Data for review →
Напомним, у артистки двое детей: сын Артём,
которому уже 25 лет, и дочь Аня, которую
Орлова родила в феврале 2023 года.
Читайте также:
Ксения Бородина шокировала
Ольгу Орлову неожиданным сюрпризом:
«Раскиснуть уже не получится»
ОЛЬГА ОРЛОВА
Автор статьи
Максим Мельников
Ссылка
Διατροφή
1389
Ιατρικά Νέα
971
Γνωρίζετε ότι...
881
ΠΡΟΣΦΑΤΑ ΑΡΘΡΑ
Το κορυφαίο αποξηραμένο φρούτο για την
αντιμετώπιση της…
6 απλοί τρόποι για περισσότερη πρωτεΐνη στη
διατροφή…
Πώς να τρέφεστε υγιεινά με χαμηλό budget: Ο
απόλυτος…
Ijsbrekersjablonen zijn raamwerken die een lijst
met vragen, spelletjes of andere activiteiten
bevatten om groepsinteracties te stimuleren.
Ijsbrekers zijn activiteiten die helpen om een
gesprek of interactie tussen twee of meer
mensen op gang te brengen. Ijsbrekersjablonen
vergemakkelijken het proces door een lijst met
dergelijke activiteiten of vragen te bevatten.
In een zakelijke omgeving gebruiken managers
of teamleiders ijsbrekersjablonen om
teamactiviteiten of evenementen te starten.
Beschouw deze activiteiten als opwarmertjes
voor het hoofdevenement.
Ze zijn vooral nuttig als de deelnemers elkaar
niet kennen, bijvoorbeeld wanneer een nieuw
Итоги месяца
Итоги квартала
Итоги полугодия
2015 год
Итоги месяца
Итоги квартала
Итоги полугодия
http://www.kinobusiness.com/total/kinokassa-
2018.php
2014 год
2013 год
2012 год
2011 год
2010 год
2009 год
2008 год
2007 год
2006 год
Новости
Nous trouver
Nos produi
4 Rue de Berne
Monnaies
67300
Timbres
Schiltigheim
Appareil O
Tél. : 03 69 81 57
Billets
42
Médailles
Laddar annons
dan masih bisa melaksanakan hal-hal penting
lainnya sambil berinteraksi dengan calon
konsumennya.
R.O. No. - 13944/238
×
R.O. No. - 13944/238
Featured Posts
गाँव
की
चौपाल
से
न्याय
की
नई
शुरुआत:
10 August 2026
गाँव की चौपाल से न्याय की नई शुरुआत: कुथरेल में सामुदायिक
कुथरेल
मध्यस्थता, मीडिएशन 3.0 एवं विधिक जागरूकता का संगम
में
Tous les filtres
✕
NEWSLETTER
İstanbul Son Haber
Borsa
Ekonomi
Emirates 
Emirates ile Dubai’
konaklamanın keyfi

Task item → Please find every line in these rows that contains the word "lijst" and copy each such line.

Reply →
Ijsbrekersjablonen zijn raamwerken die een lijst
vergemakkelijken het proces door een lijst met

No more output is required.